Les étudiants en CPES ont des profils assez spécifiques : ces bons, voire très bons élèves, ont souvent inscrit dans Parcoursup des vœux hétérogènes. Une part significative d’entre eux sont boursiers, la dimension sociale étant essentielle dans ce projet. « Ils sont curieux, persévérants et ambitieux. Il faut qu’ils aient une appétence pour les sciences, les sciences humaines et l’envie de découvrir de nouvelles disciplines », précise Ali Douai. Le CPES en trois ans n’a pas la même vocation que les prépas, qui visent la réussite aux concours en deux ans, ce qui crée une forte pression. Il n’en demeure pas moins qu’il s’agit « d’une formation d’excellence, d’un haut niveau intellectuel, avec un nombre d’heures de cours important – 800 par an contre 500 dans une licence universitaire classique », affirme Olivier Sassi. Ce programme implique une poursuite d’études, la licence CPES ne pouvant être une fin en soi. Les étudiants pourront accéder aux grandes écoles – ils y sont admis sur titre, mais doivent passer des épreuves orales ardues auxquelles le CPES prépare –, aux masters universitaires les plus prestigieux, français ou étrangers, aux IEP et aux écoles de journalisme. « Nous sommes en contact avec de nombreux responsables de grandes écoles qui accueilleront ces diplômés très favorablement », résume Olivier Sassi.

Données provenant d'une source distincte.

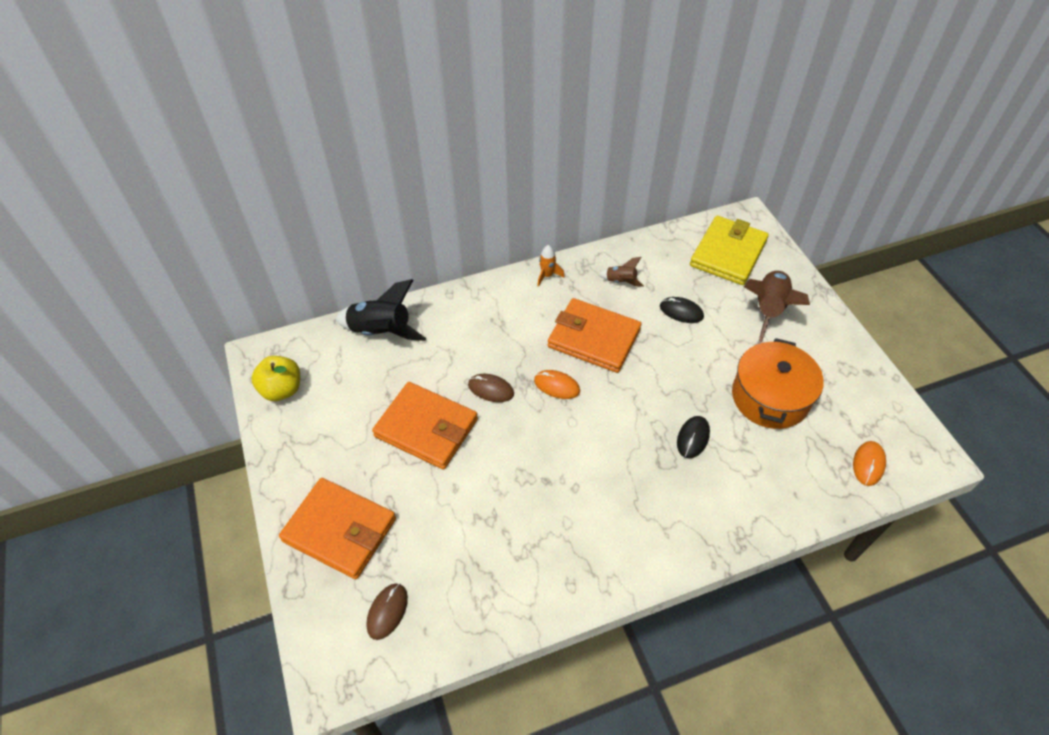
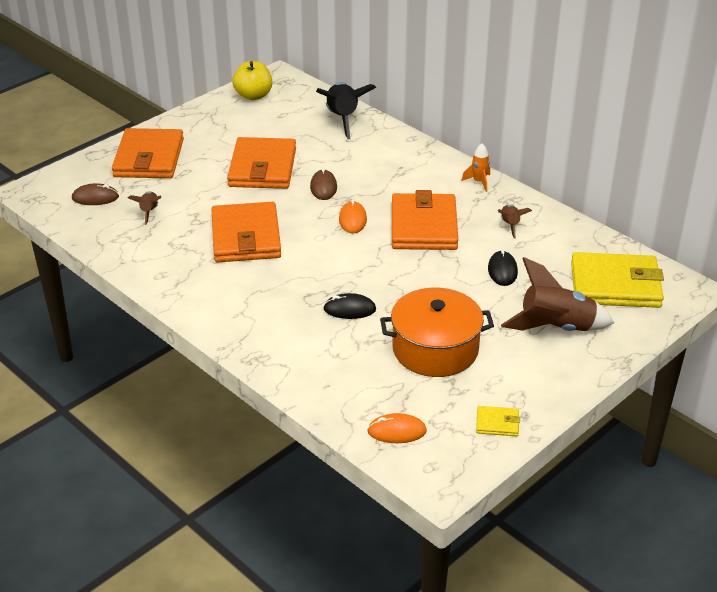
camera: 65 degrees right, 15 degrees down
(448, 561) = (149, 212): none -> brown rocket
(541, 483) = (246, 237): none -> orange wallet
(873, 393) = (497, 423): none -> yellow wallet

Pour le moment, cette formation exige d’être encore rodée. « Nous la construisons chemin faisant », plaide Ali Douai. Les étudiants sont pleinement associés à son élaboration. « Nous avons toujours accordé beaucoup d’attention à la parole des élèves et nous souhaitions qu’il en aille de même dans le cadre du CPES », appuie Olivier Sassi. Chaque promotion (il y en a deux) élit deux délégués de classe qui font remonter un certain nombre de doléances. « En deuxième année (première promotion), nos enseignants de sciences politiques sont tous des spécialistes de géopolitique. Nous aurions aimé un enseignement plus diversifié et nous l’avons fait savoir », illustre Chloé, déléguée de classe. Message reçu. Tout sera entrepris pour faire évoluer l’enseignement dans cette discipline… l’an prochain.


Autre difficulté, la communication entre les professeurs des prépas et ceux de l’université pour des raisons d’emploi du temps (les enseignants de l’université qui donnent des cours aux étudiants en CPES sont issus de quatorze disciplines différentes !) mais aussi de culture. « Il s’agit de deux mondes parallèles. L’an dernier, nous avons monté un séminaire autour du CPES afin de mieux nous connaître mais il faut aller plus loin en créant des fonctionnements permettant une réelle concertation », constate Philippe Pilato, professeur d’anglais en prépa à Stanislas Cannes et aujourd’hui enseignant en CPES.

“Pas de compétition entre nous”

Quoi qu’il en soit, la quarantaine d’étudiants des deux premières promotions bénéficient d’un bon suivi. « Il existe une grande proximité avec la plupart de nos enseignants. Ils cernent nos profils et nous aident à nous orienter », observe Chloé. « Notre accompagnement est encore un peu artisanal. Ce serait mieux si une personne référente nous aidait à réaliser un travail plus systématique. C’est en projet… », ajoute Philippe Pilato.
Des ajustements se feront nécessairement. Pour le moment, chacun semble trouver son compte dans ce nouveau parcours. Les enseignants qui se lancent dans l’aventure doivent adapter le contenu de leur cours à ce public un peu à part ; quant aux étudiants, ils cultivent entre eux une belle solidarité. « Nous avons tous des profils très différents et nous ne voulons pas nous orienter vers les mêmes formations. Il n’y a donc pas de compétition entre nous. Nous nous entraidons autant que possible », indique Chloé.
Nina, elle, met ses cours en ligne pour aider les éventuels absents. Et elle est ravie de découvrir parmi ses camarades « des profils parfois attachants et très riches ».